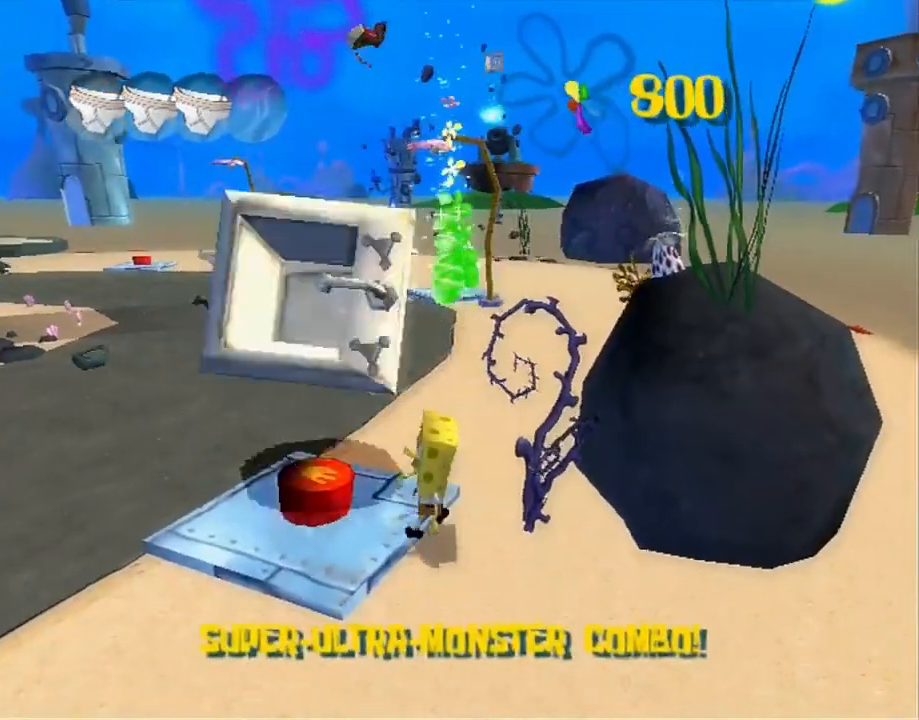
{"buttons": [], "left_stick": "up", "right_stick": "center", "events": [[50, "A", "down"], [100, "B", "down"], [133, "A", "up"], [150, "B", "up"], [317, "left_stick", "up-right"], [317, "right_stick", "left"], [400, "left_stick", "up"], [433, "right_stick", "center"]]}
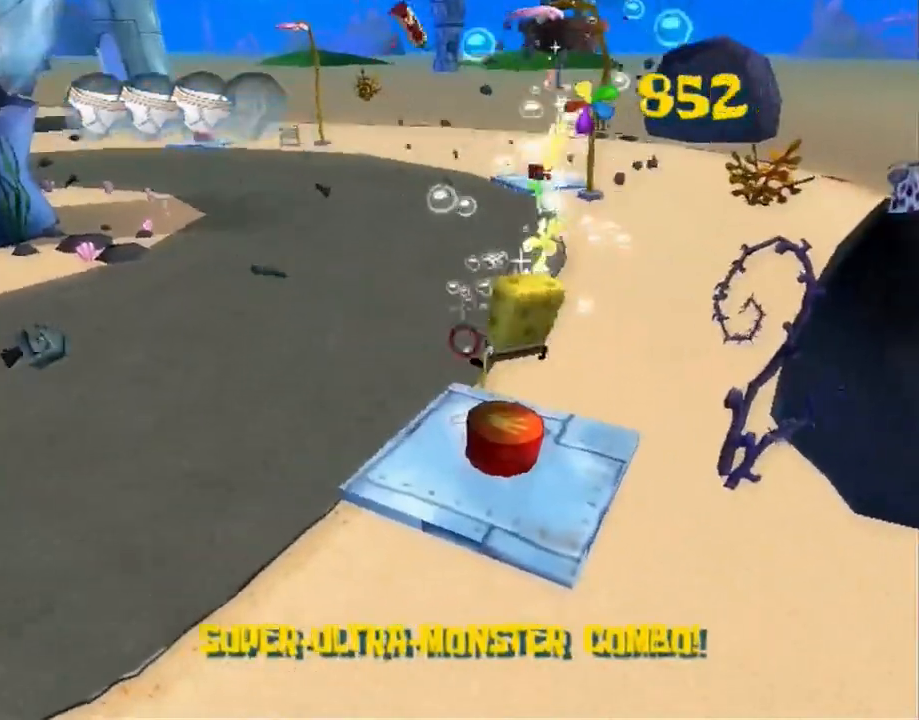
{"buttons": ["A"], "left_stick": "up", "right_stick": "center", "events": [[67, "A", "down"]]}
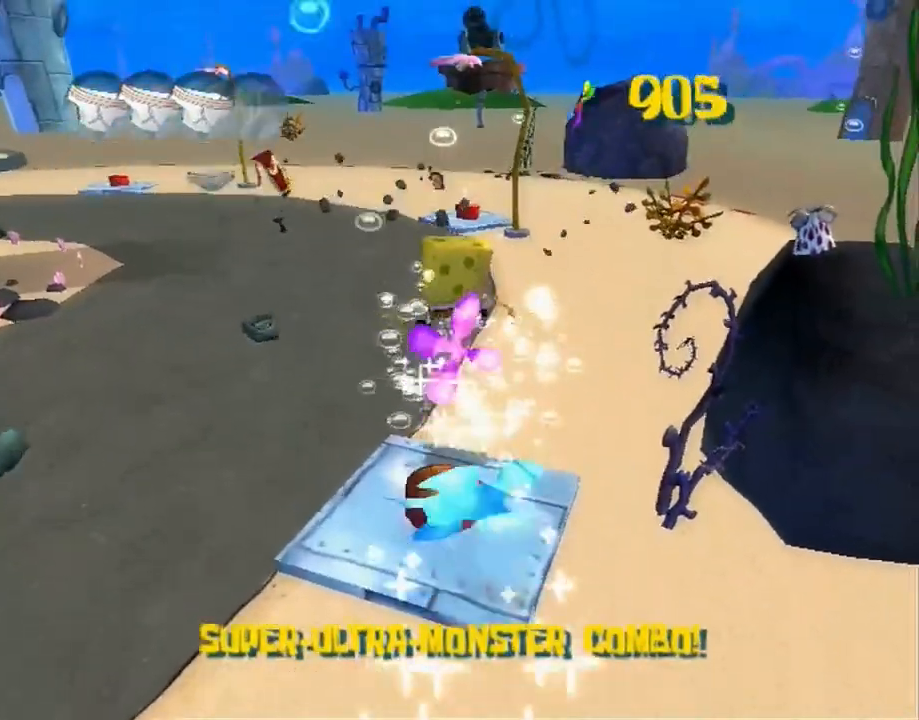
{"buttons": ["A"], "left_stick": "up", "right_stick": "center", "events": [[183, "A", "up"], [483, "A", "down"]]}
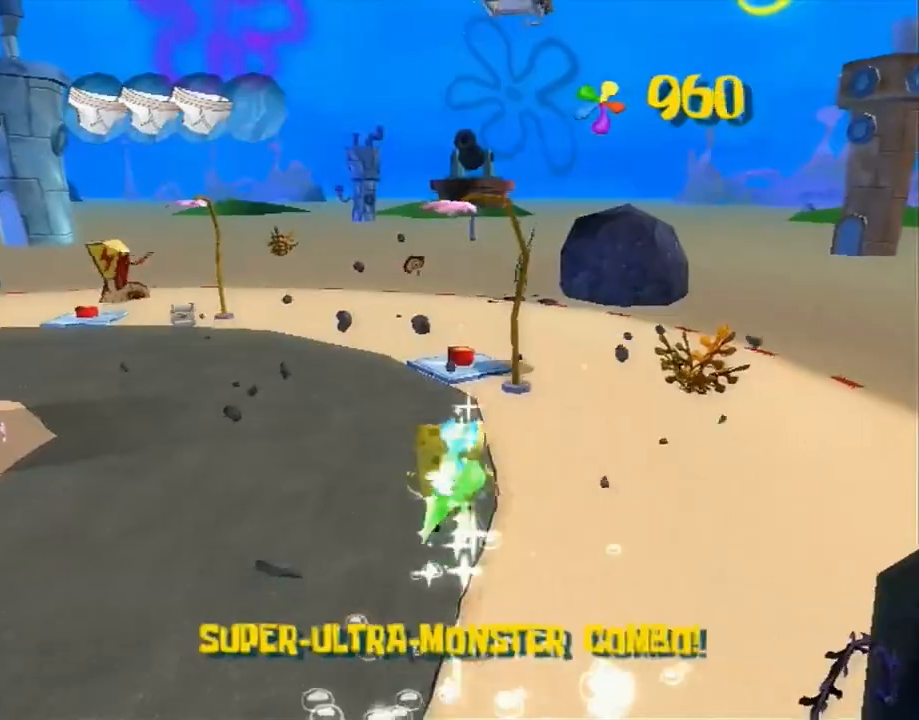
{"buttons": [], "left_stick": "up", "right_stick": "center", "events": [[350, "A", "up"]]}
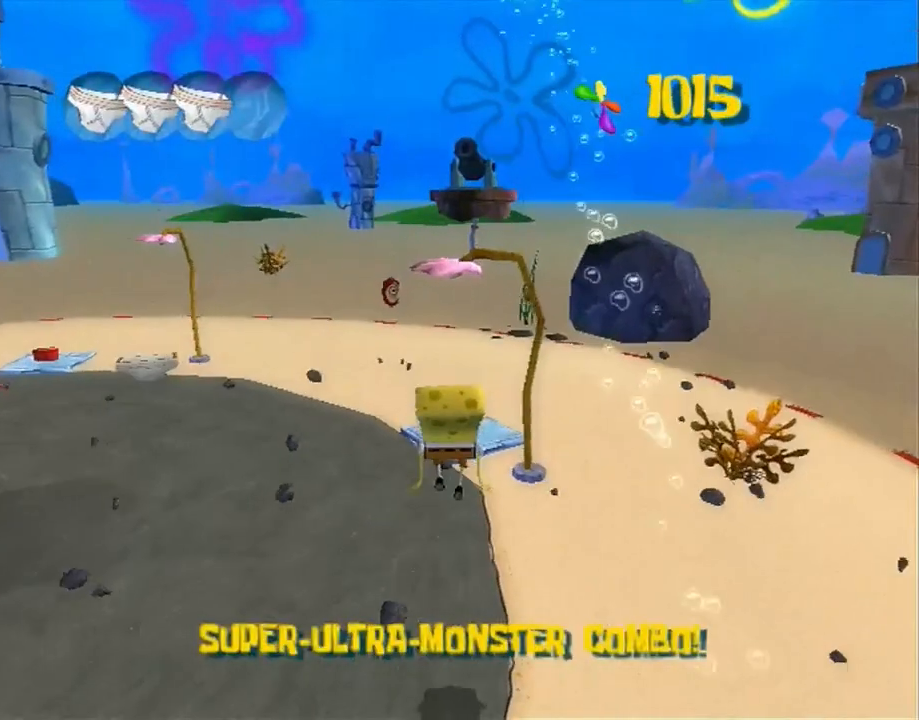
{"buttons": [], "left_stick": "up", "right_stick": "center", "events": []}
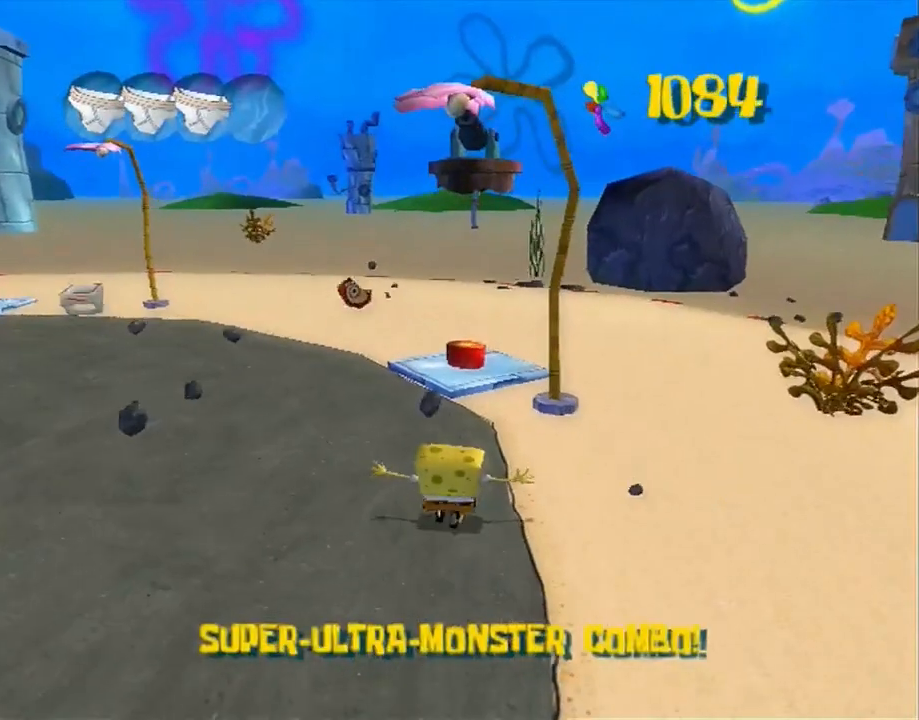
{"buttons": [], "left_stick": "up", "right_stick": "center", "events": []}
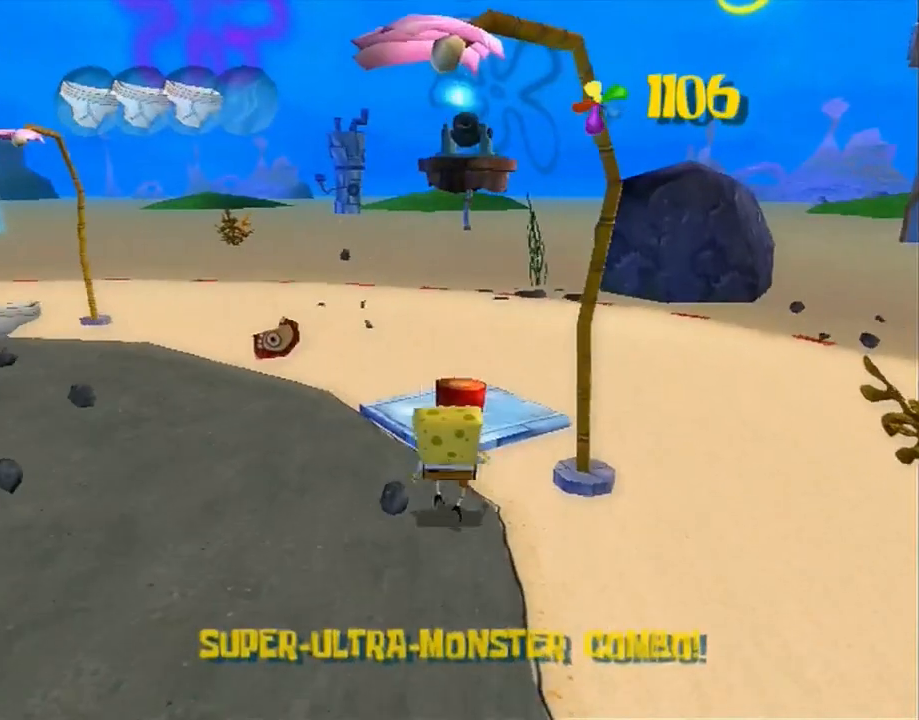
{"buttons": [], "left_stick": "up", "right_stick": "center", "events": [[317, "A", "down"], [383, "B", "down"], [400, "A", "up"], [417, "B", "up"]]}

# WHAT TO DO
Among the records above, which lines hold the word "down"? Copy each one.

# SOLUTION TO THIS EXERCISE
{"buttons": [], "left_stick": "up", "right_stick": "center", "events": [[50, "A", "down"], [100, "B", "down"], [133, "A", "up"], [150, "B", "up"], [317, "left_stick", "up-right"], [317, "right_stick", "left"], [400, "left_stick", "up"], [433, "right_stick", "center"]]}
{"buttons": ["A"], "left_stick": "up", "right_stick": "center", "events": [[67, "A", "down"]]}
{"buttons": ["A"], "left_stick": "up", "right_stick": "center", "events": [[183, "A", "up"], [483, "A", "down"]]}
{"buttons": [], "left_stick": "up", "right_stick": "center", "events": [[317, "A", "down"], [383, "B", "down"], [400, "A", "up"], [417, "B", "up"]]}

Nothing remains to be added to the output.